I finished my motorboat course this evening. 3 days of sitting in front of an old guy named Orville tell us (us = me and 2 other people I’m working with this summer) boating stories. We think his wife might be named Aunt Jemima. Tonight was supposed to be our final test. We were not ready. We had not studied. Orville instructed us the test would be open book. Who studies for an open book exam? Suckers, that’s who. And we are not suckers. We are though very lucky. Why you ask, cause Orville forgot the exams and passed us all anyway. Can you believe that shit? I’m not complaining..oh no. I am happy. Happy I didn’t have to sit for an hour and look for answers in my boating book. Very happy. I’m not sure the state I am in would be happy knowing about Orville and his forgotten tests…I’m also not sure how other boaters on the river will feel about our being certified…in a non-test taking way this summer…but I am very pleased. I did learn something. I learned about red port, green starboard…I learned about the bow and the stern and the anchor rode and how to wrap the docking line around the boat cleats…so I think I’ll be fine. As long as I don’t have any young charges to keep safe in the water…oh wait.

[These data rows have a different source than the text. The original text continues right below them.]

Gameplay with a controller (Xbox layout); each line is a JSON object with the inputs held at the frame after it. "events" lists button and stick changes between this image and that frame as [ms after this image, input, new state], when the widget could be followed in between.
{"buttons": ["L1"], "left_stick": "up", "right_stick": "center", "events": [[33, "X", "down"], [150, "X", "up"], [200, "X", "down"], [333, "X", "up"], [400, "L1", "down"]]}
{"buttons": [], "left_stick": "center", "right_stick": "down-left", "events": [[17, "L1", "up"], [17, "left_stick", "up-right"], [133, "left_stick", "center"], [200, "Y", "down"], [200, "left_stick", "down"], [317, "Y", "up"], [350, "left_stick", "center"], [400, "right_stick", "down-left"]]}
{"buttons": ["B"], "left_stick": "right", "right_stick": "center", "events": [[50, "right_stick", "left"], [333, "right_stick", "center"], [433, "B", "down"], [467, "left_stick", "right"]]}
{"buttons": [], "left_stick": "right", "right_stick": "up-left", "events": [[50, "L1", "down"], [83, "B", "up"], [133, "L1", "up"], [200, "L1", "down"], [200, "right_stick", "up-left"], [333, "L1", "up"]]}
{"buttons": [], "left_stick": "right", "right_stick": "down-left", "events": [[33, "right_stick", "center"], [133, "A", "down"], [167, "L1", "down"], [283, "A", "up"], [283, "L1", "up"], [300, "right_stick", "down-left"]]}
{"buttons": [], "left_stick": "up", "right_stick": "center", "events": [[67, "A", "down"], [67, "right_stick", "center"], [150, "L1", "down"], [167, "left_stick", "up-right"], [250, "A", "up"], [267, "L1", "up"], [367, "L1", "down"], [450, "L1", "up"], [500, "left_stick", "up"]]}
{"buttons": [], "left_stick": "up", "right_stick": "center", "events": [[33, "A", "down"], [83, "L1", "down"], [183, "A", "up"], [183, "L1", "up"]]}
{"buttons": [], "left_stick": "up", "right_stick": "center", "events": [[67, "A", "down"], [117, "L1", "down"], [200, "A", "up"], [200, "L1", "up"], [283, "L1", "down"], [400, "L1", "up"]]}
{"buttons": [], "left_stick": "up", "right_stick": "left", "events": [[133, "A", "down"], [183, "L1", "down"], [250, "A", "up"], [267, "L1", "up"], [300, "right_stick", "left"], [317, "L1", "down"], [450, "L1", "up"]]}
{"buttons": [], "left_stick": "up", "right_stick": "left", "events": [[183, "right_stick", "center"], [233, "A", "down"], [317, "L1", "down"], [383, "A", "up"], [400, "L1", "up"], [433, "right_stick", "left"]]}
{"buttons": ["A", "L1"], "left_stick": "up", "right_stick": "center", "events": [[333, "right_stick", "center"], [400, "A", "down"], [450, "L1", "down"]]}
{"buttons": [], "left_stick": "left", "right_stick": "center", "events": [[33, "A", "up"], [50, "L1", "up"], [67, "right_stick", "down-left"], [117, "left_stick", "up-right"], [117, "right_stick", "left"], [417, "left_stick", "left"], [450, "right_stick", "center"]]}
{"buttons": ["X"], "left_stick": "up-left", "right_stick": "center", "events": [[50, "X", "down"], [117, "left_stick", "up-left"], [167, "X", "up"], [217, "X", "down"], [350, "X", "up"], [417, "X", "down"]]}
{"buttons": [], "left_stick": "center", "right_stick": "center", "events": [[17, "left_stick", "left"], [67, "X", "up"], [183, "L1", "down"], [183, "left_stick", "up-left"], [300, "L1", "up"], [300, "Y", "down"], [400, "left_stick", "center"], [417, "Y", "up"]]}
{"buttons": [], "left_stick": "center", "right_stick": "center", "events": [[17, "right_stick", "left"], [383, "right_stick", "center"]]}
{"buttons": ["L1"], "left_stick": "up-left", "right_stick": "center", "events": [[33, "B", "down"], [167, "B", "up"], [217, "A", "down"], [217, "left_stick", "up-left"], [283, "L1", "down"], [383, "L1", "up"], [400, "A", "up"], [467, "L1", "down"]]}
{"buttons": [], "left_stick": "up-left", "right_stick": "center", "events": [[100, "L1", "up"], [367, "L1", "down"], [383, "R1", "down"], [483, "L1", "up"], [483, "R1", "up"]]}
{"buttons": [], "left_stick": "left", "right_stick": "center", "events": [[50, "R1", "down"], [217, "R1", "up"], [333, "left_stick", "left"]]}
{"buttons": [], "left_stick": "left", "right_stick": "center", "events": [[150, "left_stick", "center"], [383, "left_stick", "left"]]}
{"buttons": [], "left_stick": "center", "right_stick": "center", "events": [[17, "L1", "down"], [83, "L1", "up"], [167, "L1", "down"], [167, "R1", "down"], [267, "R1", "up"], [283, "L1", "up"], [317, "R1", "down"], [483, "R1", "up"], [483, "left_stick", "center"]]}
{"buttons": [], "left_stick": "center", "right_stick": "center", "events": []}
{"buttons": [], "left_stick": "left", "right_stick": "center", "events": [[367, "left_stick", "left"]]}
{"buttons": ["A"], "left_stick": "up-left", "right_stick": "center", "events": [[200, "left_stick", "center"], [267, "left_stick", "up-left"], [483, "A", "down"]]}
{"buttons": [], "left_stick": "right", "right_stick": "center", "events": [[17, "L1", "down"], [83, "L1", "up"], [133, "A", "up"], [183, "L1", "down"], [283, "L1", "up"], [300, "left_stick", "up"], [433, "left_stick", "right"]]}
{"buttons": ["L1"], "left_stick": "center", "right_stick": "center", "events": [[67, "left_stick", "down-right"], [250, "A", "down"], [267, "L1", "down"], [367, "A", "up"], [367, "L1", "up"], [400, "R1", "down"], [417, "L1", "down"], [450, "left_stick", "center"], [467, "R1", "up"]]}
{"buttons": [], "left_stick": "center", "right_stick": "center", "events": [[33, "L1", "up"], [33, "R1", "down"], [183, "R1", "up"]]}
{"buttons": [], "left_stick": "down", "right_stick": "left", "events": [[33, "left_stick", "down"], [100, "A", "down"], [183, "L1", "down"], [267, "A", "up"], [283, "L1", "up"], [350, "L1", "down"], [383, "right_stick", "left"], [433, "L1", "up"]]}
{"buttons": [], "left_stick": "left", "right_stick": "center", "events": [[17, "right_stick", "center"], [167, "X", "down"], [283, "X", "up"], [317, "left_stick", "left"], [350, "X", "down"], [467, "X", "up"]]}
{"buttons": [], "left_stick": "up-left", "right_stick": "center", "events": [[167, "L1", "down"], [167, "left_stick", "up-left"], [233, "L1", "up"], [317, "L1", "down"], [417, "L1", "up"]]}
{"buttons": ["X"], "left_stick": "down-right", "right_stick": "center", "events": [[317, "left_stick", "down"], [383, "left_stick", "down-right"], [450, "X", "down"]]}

What else is going on…well, tomorrow night we are all heading down to the camp and staying in a tent because all of the cabins are filled with weekend guests. I’ll be able to move into my cabin on Tuesday. It looks like this weekend will be filled with cleaning and setting up my office. As well as a kayak trip and maybe some swimming, which makes all the cleaning worth it.

In other news, my ankle is STILL paining me. I’m starting to get a bit worried about it…only because I am going to be doing a lot of hiking this summer…hello, summer camp! Anyway, it’s still swollen and stuff, especially at night after a full day of using it. What could be wrong? Any medical professionals read this blog? Anyone want to volunteer some medical advice? Anyone without any medical training want to take a wild guess at what could be wrong? It’s been almost 3 weeks since my fall. Damn.